AH: On the title track, I felt like I could hear a connection with your EP, because you had a song there dealing with the divisions in the country. Then “Love Hope Trust” feels like the next stage of that process for me. It asks the question, “So here we are. What do we do?”
RST: That’s great that you made that connection. “Love Hope Trust” deals with the fact that we’re in some pretty strange times and everybody is afraid. The idea behind the song is that we’ve got to not live in fear, we’ve got to look over the edge of that fear and try to find trust in each other. We’ve got to try to rekindle our hope for the future. I guess I’m really talking to Americans. In the last verse, it talks about pulling on a whip saw. It feels like it’s always a tug of war with each other.

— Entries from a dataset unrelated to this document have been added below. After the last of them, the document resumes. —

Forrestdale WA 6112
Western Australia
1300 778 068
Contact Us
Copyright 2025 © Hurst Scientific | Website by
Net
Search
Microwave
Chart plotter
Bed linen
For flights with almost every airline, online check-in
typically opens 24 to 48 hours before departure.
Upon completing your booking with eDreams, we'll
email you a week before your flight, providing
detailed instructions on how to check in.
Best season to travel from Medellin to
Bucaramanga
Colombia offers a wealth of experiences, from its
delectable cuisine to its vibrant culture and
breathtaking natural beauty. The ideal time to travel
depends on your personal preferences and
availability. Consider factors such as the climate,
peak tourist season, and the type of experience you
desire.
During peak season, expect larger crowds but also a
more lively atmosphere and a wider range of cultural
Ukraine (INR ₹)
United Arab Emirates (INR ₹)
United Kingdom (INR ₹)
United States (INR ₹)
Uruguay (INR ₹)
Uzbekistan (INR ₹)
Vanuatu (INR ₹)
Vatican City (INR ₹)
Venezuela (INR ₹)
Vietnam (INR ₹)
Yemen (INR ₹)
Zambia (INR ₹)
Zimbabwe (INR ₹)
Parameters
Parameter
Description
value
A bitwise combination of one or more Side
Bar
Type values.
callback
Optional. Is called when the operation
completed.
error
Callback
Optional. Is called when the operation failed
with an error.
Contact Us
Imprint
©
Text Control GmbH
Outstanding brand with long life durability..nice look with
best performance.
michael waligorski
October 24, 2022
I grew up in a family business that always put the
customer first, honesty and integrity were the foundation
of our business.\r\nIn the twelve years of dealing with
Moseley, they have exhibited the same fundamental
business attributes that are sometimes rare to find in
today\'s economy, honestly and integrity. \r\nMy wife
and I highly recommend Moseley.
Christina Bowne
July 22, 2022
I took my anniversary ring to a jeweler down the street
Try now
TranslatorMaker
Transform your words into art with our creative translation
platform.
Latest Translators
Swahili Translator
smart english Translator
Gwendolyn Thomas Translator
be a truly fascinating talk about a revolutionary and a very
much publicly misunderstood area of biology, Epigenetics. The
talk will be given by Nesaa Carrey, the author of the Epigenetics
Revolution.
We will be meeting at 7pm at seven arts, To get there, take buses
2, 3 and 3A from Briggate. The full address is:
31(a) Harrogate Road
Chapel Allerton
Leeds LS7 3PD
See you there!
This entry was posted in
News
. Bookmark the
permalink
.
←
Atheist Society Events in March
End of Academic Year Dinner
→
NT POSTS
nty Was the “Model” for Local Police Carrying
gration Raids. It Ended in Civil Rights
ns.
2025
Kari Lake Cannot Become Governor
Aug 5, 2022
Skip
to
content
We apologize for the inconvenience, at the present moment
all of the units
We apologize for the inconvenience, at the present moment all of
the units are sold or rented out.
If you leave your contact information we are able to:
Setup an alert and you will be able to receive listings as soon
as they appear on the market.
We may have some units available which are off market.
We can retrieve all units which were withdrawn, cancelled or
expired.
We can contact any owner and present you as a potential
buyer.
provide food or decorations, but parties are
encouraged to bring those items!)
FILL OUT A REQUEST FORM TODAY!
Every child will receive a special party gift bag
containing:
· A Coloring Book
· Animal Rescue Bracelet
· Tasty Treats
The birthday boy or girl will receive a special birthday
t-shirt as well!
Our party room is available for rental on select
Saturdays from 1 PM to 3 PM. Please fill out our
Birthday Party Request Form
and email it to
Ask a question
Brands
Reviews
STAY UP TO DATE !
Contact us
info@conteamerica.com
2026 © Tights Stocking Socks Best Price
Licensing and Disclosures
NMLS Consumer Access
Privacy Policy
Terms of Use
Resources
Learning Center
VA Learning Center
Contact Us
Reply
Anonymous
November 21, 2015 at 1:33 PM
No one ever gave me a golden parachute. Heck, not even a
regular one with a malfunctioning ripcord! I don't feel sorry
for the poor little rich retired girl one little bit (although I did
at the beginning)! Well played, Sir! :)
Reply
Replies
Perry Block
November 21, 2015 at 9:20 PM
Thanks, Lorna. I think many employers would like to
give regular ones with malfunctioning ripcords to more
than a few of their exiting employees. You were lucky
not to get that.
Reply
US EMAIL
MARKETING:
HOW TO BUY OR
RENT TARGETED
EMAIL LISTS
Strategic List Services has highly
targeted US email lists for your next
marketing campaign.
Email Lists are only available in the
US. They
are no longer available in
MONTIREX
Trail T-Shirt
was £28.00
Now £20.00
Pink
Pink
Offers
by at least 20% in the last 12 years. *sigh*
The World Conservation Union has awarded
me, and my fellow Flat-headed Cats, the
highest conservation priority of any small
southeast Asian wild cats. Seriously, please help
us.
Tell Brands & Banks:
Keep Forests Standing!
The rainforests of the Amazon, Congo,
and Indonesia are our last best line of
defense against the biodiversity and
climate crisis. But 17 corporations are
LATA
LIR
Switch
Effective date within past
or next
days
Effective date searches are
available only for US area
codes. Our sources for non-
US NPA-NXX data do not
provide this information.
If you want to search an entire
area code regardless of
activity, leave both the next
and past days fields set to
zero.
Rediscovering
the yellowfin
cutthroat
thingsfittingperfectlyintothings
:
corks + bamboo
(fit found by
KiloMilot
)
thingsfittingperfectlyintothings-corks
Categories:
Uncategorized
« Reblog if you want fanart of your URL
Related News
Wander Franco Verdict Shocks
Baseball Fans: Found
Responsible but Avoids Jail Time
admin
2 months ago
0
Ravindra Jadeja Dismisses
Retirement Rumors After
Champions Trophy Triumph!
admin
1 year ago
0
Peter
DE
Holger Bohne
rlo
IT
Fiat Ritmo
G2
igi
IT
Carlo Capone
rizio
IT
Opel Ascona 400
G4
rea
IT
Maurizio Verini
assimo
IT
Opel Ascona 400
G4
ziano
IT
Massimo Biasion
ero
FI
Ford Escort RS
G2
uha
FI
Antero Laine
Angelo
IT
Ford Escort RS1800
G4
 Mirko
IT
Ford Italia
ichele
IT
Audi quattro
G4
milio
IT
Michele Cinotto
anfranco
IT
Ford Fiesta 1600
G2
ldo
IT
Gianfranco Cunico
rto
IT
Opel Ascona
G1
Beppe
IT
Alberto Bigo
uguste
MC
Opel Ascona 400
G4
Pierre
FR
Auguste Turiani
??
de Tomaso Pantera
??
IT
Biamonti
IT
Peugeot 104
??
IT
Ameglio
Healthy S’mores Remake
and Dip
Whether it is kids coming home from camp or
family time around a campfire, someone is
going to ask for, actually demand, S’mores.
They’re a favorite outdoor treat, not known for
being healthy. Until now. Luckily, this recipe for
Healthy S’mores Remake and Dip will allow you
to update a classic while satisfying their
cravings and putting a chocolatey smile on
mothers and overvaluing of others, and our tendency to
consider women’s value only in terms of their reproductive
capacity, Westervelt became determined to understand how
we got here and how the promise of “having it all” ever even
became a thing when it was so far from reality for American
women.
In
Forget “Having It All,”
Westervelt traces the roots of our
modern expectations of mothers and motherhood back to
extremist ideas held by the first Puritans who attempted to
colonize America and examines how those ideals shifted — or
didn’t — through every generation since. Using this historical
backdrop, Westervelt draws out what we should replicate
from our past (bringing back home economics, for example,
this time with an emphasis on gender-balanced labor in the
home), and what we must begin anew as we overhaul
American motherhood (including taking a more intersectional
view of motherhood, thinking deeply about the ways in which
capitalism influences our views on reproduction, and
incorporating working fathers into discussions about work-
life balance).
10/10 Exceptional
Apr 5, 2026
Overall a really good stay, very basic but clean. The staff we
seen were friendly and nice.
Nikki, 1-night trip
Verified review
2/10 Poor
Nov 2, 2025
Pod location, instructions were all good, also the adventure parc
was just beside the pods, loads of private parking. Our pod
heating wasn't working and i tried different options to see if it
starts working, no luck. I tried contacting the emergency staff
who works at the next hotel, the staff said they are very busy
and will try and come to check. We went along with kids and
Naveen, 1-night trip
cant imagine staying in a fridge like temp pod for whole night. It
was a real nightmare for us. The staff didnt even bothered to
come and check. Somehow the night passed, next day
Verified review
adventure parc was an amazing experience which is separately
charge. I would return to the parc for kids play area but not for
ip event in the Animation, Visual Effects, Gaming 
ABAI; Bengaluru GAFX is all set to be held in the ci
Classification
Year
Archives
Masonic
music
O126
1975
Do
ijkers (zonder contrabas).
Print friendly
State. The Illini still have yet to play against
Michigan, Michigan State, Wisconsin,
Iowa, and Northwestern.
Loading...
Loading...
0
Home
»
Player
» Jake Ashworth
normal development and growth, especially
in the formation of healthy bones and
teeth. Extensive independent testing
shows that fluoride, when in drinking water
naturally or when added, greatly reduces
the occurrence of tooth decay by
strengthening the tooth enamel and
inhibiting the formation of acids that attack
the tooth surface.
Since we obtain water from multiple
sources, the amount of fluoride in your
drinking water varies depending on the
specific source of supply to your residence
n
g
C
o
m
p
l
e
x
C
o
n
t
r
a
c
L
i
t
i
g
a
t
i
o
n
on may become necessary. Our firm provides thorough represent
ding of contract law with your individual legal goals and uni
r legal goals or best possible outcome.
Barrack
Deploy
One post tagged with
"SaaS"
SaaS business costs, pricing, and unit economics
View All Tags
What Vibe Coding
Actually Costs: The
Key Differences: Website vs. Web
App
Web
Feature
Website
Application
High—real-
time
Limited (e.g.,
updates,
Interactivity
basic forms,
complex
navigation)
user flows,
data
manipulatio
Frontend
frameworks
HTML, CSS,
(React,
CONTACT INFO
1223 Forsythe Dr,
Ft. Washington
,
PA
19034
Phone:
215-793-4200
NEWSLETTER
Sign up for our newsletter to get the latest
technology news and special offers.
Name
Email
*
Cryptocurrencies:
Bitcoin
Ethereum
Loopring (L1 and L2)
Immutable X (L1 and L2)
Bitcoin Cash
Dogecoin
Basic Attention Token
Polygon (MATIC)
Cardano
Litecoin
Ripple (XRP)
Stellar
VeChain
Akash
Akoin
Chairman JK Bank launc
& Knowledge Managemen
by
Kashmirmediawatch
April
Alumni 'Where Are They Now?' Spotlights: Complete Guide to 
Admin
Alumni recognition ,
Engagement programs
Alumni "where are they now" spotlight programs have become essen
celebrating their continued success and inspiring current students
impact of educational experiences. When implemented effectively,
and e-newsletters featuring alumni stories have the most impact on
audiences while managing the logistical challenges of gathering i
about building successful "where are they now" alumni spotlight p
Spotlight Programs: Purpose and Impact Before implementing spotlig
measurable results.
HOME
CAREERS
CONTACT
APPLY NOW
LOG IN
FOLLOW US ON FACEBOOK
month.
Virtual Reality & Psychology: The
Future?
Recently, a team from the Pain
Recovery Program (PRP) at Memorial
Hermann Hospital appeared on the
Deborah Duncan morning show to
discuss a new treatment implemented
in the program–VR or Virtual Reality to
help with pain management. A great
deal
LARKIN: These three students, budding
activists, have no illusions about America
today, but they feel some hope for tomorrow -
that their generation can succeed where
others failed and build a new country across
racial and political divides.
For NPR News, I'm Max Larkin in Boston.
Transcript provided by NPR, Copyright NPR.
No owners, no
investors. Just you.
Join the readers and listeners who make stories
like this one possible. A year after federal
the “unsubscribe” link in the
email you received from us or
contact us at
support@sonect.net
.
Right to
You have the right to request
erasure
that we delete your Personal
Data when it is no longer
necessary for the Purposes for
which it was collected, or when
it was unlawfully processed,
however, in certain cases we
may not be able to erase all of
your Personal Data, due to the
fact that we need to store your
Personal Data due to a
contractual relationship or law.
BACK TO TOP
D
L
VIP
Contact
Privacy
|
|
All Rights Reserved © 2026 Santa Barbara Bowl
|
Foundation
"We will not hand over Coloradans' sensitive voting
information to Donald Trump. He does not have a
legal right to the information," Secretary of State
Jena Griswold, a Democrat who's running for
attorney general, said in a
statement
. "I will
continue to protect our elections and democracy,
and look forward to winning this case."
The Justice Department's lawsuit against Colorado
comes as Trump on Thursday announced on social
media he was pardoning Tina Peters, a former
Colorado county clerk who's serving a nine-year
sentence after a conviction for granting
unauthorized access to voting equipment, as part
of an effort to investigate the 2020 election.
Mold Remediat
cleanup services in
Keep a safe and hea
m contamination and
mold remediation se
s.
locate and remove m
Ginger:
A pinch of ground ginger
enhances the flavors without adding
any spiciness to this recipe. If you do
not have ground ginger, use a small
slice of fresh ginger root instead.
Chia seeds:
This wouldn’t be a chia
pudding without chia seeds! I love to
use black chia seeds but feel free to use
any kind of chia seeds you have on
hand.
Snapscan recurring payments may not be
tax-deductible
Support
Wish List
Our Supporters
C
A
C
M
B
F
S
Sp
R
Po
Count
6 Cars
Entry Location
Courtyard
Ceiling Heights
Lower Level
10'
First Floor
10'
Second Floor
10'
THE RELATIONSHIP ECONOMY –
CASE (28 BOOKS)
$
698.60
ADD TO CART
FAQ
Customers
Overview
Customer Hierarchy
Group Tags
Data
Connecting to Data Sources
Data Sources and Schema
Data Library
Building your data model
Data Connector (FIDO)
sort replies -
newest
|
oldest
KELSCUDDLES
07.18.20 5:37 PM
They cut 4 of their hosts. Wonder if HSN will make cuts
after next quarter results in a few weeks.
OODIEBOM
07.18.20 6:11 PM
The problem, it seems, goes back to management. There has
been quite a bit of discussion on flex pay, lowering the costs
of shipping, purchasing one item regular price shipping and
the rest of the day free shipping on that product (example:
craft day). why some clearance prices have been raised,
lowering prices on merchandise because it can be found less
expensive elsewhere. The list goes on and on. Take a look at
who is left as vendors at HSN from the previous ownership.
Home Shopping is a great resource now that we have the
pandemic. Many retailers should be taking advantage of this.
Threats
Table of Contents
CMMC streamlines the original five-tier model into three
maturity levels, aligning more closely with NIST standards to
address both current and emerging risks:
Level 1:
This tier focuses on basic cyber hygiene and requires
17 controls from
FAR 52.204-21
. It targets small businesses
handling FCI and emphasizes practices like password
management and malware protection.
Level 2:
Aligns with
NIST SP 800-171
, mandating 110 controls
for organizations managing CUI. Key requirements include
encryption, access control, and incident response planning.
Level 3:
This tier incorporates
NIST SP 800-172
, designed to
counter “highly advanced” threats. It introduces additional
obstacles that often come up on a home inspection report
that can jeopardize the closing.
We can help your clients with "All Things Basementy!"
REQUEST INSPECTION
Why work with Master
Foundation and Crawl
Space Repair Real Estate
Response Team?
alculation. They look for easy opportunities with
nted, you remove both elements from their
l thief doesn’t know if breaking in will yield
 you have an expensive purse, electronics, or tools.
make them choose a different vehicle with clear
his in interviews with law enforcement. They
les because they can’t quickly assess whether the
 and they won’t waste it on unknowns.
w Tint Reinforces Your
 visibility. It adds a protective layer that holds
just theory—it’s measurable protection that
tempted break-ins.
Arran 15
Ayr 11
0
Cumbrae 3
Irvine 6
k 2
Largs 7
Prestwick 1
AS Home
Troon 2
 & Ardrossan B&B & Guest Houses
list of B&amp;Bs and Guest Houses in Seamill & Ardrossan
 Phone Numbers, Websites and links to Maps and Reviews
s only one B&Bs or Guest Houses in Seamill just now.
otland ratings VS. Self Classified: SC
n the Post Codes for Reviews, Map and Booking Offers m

For me, that’s what that song is about. I tried to not be judgement at all in the song, not blaming any side. I just tried to say what we need to do if we’re going to get anywhere. Sometimes things have to get really bad before they get better, which is why there’s the line, “Love decomposes till it’s rotten, and the seeds of love get thrown again.”
AH: That’s very honest imagery. This seems like a very hard kind of song to write because the biggest danger is to be prescriptive, to say, “This is how to fix it, so do it!” But what does that actually do?
RST: You don’t want to be preachy. I just want to make people think a little bit or feel something.
AH: It might actually help a lot that you actually say in the song, “I don’t know where we’re going.” That undermines any tone of arrogance. Did it crystallize your feelings to write the song?
RST: Yes, because I’m as good at getting in fights on Facebook as anybody. But it’s the suggestion, “Maybe take a step back. Maybe try to see the other person’s fear, the other person’s experience.” It’s big to try to remind myself of that.
AH: By contrast, what about the song “Cut Your Losses”? Are those two scenarios related at all? I think it’s a very fair and balanced kind of song in many ways.
RST: That song may be more judgmental. That song is really a metaphor for what’s going on in the GOP. The Republican party was born out of the Civil War and ended slavery, so I had this image of an old house that was once beautiful but has now come into disrepair and has miscreants squatting in it. It was a song that I just needed to write.
AH: Something that’s helpful about it is that you’re giving a historical perspective over time. You’re talking about more than just what’s happening right now. There’s positive history there. You give things their due.
RST: I talk about how it was built on freedom. The line, “She will sink into this earth from not knowing what she’s standing for” feels like a really true thing.
AH: There’s also the human point that any idealistic enterprise could face these same conditions over time, including deterioration and hijacking. It’s almost like a fair warning to everyone.